• [About this task]
Locate each line in the rows below that contains the string "ratings", and copy those lines out. The match is case-sensitive.

• [Records supplied]

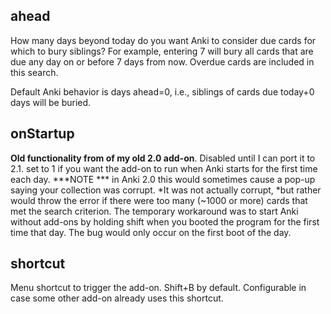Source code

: ## ahead
How many days beyond today do you want Anki to consider due cards for which to bury siblings?
For example, entering 7 will bury all cards that are due any day on or before 7 days from now. Overdue cards are included in this search.

Default Anki behavior is days ahead=0, i.e., siblings of cards due today+0 days will be buried.

## onStartup
**Old functionality from of my old 2.0 add-on**. Disabled until I can port it to 2.1.
set to 1 if you want the add-on to run when Anki starts for the first time each day. 
***NOTE *** in Anki 2.0 this would sometimes cause a pop-up saying your collection was corrupt. *It was not actually corrupt, *but rather would throw the error if there were too many (~1000 or more) cards that met the search criterion. The temporary workaround was to start Anki without add-ons by holding shift when you booted the program for the first time that day. The bug would only occur on the first boot of the day. 

## shortcut
Menu shortcut to trigger the add-on. Shift+B by default. Configurable in case some other add-on already uses this shortcut.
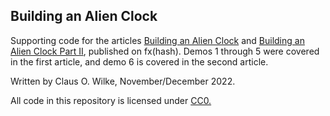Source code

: ## Building an Alien Clock

Supporting code for the articles [Building an Alien Clock](https://www.fxhash.xyz/article/building-an-alien-clock) and [Building an Alien Clock Part II](https://www.fxhash.xyz/article/building-an-alien-clock-ii), published on fx(hash). Demos 1 through 5 were covered in the first article, and demo 6 is covered in the second article.

Written by Claus O. Wilke, November/December 2022.

All code in this repository is licensed under [CC0.](https://creativecommons.org/publicdomain/zero/1.0/)
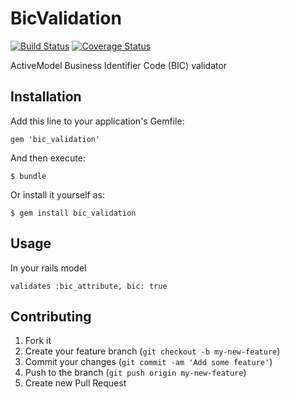 # BicValidation

[![Build Status](https://travis-ci.org/opahk/bic_validation.png?branch=master)](https://travis-ci.org/opahk/bic_validation)
[![Coverage Status](https://coveralls.io/repos/opahk/bic_validation/badge.png?branch=master)](https://coveralls.io/r/opahk/bic_validation?branch=master)

ActiveModel Business Identifier Code (BIC) validator
## Installation

Add this line to your application's Gemfile:

    gem 'bic_validation'

And then execute:

    $ bundle

Or install it yourself as:

    $ gem install bic_validation

## Usage

In your rails model

    validates :bic_attribute, bic: true

## Contributing

1. Fork it
2. Create your feature branch (`git checkout -b my-new-feature`)
3. Commit your changes (`git commit -am 'Add some feature'`)
4. Push to the branch (`git push origin my-new-feature`)
5. Create new Pull Request
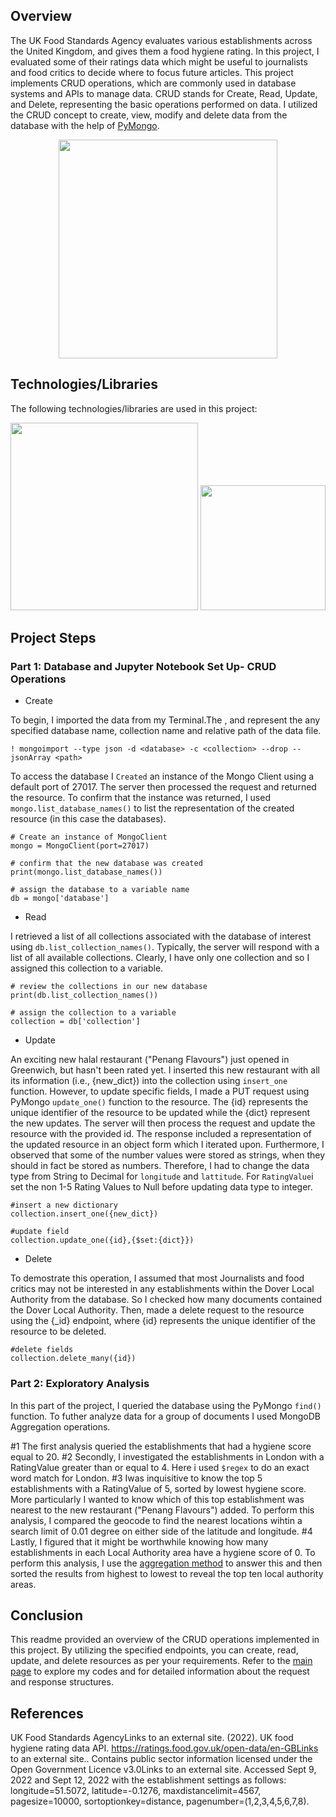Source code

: ## Overview
The UK Food Standards Agency evaluates various establishments across the United Kingdom, and gives them a food hygiene rating. In this project, I evaluated some of their ratings data which might be useful to journalists and food critics to decide where to focus future articles. This project implements CRUD operations, which are commonly used in database systems and APIs to manage data. CRUD stands for Create, Read, Update, and Delete, representing the basic operations performed on data. I utilized the CRUD concept to create, view, modify and delete data from the database with the help of <a href=https://pymongo.readthedocs.io/en/stable/>PyMongo</a>.

<p align="center">
 
 <img  width="350" src =https://github.com/Jayplect/nosql-challenge/assets/107348074/caf307b5-7dd0-4bf5-936d-fbdc860445bb>
 
</p>

## Technologies/Libraries
The following technologies/libraries are used in this project:

<p >
 <img  width="300" src =https://github.com/Jayplect/nosql-challenge/assets/107348074/72ec540f-c313-46a3-b5ad-1c3c965cd0ad>

 <img  width="200" src = https://user-images.githubusercontent.com/107348074/236379825-80dc02bc-46c1-46fa-9634-dc28cdcb5704.png>
</p>

## Project Steps
### Part 1: Database and Jupyter Notebook Set Up- CRUD Operations

- Create

To begin, I imported the data from my Terminal.The <database>, <collection> and <path> represent the any specified database name, collection name and relative path of the data file. 

    ! mongoimport --type json -d <database> -c <collection> --drop --jsonArray <path>
 
To access the database I `Created` an instance of the Mongo Client using a default port of 27017. The server then processed the request and returned the resource. To confirm that the instance was returned, I used `mongo.list_database_names()` to list the representation of the created resource (in this case the databases).
 
    # Create an instance of MongoClient
    mongo = MongoClient(port=27017)

    # confirm that the new database was created
    print(mongo.list_database_names())

    # assign the database to a variable name
    db = mongo['database']

- Read

I retrieved a list of all collections associated with the database of interest using `db.list_collection_names()`. Typically, the server will respond with a list of all available collections. Clearly, I have only one collection and so I assigned this collection to a variable.

    # review the collections in our new database
    print(db.list_collection_names())

    # assign the collection to a variable
    collection = db['collection']

- Update

An exciting new halal restaurant ("Penang Flavours") just opened in Greenwich, but hasn't been rated yet. I inserted this new restaurant with all its information (i.e., {new_dict}) into the collection using `insert_one` function.  However, to update specific fields, I made a PUT request using PyMongo `update_one()` function to the resource. The {id} represents the unique identifier of the resource to be updated while the {dict} represent the new updates. The server will then process the request and update the resource with the provided id. The response included a representation of the updated resource in an object form which I iterated upon.
Furthermore, I observed that some of the number values were stored as strings, when they should in fact be stored as numbers. Therefore, I had to change the data type from String to Decimal for `longitude` and  `lattitude`. For `RatingValue`i set the non 1-5 Rating Values to Null before updating data type to integer.
 
    #insert a new dictionary
    collection.insert_one({new_dict})

    #update field
    collection.update_one({id},{$set:{dict}})

- Delete

To demostrate this operation, I assumed that most Journalists and food critics may not be interested in any establishments within the Dover Local Authority from the database. So I checked how many documents contained the Dover Local Authority. Then, made a delete request to the resource using the {_id} endpoint, where {id} represents the unique identifier of the resource to be deleted.
         
    #delete fields
    collection.delete_many({id})

### Part 2: Exploratory Analysis
 
In this part of the project, I queried the database using the PyMongo `find()` function. To futher analyze data for a group of documents I used MongoDB Aggregation operations.
 
#1 The first analysis queried the establishments that had a hygiene score equal to 20.
#2 Secondly, I investigated the establishments in London with a RatingValue greater than or equal to 4. Here i used `$regex` to do an exact word match for London.
#3 Iwas inquisitive to know the top 5 establishments with a RatingValue of 5, sorted by lowest hygiene score. More particularly I wanted to know which of this top establishment was nearest to the new restaurant ("Penang Flavours") added. To perform this analysis, I compared the geocode to find the nearest locations wihtin a search limit of 0.01 degree on either side of the latitude and longitude.
#4 Lastly, I figured that it might be worthwhile knowing how many establishments in each Local Authority area have a hygiene score of 0. To perform this analysis, I use the <a href="https://www.mongodb.com/docs/manual/core/aggregation-pipeline/">aggregation method</a> to answer this and then sorted the results from highest to lowest to reveal the top ten local authority areas.

## Conclusion
This readme provided an overview of the CRUD operations implemented in this project. By utilizing the specified endpoints, you can create, read, update, and delete resources as per your requirements. Refer to the <a href="https://github.com/Jayplect/nosql-challenge/tree/main">main page</a> to explore my codes and for detailed information about the request and response structures.

## References
UK Food Standards AgencyLinks to an external site. (2022). UK food hygiene rating data API. https://ratings.food.gov.uk/open-data/en-GBLinks to an external site.. Contains public sector information licensed under the Open Government Licence v3.0Links to an external site.
Accessed Sept 9, 2022 and Sept 12, 2022 with the establishment settings as follows: longitude=51.5072, latitude=-0.1276, maxdistancelimit=4567, pagesize=10000, sortoptionkey=distance, pagenumber=(1,2,3,4,5,6,7,8).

• [Written answer]
The UK Food Standards Agency evaluates various establishments across the United Kingdom, and gives them a food hygiene rating. In this project, I evaluated some of their ratings data which might be useful to journalists and food critics to decide where to focus future articles. This project implements CRUD operations, which are commonly used in database systems and APIs to manage data. CRUD stands for Create, Read, Update, and Delete, representing the basic operations performed on data. I utilized the CRUD concept to create, view, modify and delete data from the database with the help of <a href=https://pymongo.readthedocs.io/en/stable/>PyMongo</a>.
UK Food Standards AgencyLinks to an external site. (2022). UK food hygiene rating data API. https://ratings.food.gov.uk/open-data/en-GBLinks to an external site.. Contains public sector information licensed under the Open Government Licence v3.0Links to an external site.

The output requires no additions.